Quando si tratta di educazione, dicevamo, è bene muoversi in punta di piedi e prestare attenzione nel giudicare. Si rispolvera sempre il solito vecchio quesito, quello che si domandavano “quelli bravi” quando a scuola erano puniti per la maleducazione di quelli dell’ultimo banco, quando arrivava la famigerata “nota di classe” anche se eri stato zitto e attento per tutto il tempo: è giusto che, per errore di qualcuno, la colpa ricada su tutti, come è successo a Cicognara? È impossibile che a perpetrare quei comportamenti fossero tutti i bambini che frequentano l’oratorio.
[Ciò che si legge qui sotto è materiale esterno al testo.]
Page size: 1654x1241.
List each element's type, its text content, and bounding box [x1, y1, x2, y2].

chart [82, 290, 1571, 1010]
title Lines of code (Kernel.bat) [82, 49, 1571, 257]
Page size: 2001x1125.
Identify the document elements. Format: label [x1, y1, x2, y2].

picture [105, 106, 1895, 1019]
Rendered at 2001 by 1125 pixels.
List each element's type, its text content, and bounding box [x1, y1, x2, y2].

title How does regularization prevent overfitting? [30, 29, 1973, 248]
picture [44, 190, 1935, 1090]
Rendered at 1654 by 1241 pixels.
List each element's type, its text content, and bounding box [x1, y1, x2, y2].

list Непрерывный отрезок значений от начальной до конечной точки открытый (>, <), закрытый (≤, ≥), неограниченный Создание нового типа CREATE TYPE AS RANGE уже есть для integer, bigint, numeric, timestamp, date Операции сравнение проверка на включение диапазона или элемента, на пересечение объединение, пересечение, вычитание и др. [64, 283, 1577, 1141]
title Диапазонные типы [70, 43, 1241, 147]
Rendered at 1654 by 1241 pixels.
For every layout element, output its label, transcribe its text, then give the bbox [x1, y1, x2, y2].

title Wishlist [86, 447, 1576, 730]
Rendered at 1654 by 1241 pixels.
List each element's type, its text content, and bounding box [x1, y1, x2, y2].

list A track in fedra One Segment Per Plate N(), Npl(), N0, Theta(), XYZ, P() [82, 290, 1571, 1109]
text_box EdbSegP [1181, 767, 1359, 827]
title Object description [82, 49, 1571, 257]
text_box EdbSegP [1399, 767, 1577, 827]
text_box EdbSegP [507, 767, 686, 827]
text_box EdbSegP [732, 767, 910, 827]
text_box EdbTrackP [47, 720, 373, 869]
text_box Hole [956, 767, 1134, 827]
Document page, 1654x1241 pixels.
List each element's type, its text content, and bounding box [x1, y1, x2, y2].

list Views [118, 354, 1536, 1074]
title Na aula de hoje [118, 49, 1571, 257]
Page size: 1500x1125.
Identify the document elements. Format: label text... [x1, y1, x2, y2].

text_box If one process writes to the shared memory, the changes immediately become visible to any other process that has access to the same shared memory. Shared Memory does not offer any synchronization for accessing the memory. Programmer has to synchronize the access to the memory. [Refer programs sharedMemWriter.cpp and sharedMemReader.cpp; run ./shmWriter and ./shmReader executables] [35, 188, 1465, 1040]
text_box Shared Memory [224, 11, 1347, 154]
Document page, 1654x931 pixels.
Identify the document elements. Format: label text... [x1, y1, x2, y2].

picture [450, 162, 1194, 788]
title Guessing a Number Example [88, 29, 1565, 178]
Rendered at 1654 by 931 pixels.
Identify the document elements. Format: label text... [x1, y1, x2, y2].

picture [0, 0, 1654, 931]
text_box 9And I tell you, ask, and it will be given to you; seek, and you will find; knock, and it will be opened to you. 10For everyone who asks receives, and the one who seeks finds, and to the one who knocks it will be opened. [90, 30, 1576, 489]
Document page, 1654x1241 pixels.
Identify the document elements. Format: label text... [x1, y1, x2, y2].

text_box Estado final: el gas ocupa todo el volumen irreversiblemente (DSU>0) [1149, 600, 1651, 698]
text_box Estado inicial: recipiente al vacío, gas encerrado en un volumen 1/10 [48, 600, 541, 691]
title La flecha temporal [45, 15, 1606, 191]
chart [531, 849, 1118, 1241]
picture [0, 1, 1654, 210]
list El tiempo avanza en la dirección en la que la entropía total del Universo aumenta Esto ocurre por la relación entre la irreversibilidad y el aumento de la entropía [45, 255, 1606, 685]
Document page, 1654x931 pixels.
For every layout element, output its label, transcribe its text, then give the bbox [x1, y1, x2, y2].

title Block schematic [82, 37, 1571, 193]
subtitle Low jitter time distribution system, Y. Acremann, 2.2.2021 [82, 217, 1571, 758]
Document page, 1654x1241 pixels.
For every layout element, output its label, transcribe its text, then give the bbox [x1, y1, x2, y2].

A loro chi restituirà quel giorno perso? Dovranno forse imparare che, nella vita, è giusto essere puniti – anche indirettamente – per qualcosa che non si è commesso?

Ma c’è un’altra riflessione che sorge spontanea. Quando il proprio dovere di educatore significa usare il pugno duro e quando, invece, è sinonimo di procedere a oltranza con la propria missione? Ovvero, è giusto “lavarsene le mani”, evitando di portare in gita chi più fa disperare, come nel caso di Lecce, o chiudendo un oratorio che, oltre a far giocare e pregare i bambini, dovrebbe educarli a valori religiosi (ma anche laici) di civiltà? Non sarebbe meno facile ma proprio per questo più giusto farsi carico della difficoltà di educare certi bambini e non lasciarli andare ma anzi, tenerli ancora più stretti, mostrare loro che il mondo dell’educazione non molla la spugna e non li abbandona, neanche quando loro lo vorrebbero, neanche quando a farlo e a dare il cattivo esempio magari è la stessa famiglia? Troppo facile educare quando tutto va bene, la vera sfida è farlo quando il gioco si fa duro. Oppure, al contrario, educare vuol dire anche mandare un segnale forte, che dica “no, così non va bene”? Far capire subito, prima che sia troppo tardi, che non tutto è lecito e che ogni comportamento ha delle conseguenze, che piacciano o no. Farlo capire prima che sia troppo tardi, finché le punizioni si limitano a essere queste.

Come già detto, quando si tratta di educazione bisogna muoversi piano, in punta di piedi. E, più volte che no, capire qual è la strada giusta da percorrere è più difficile di quanto sembri.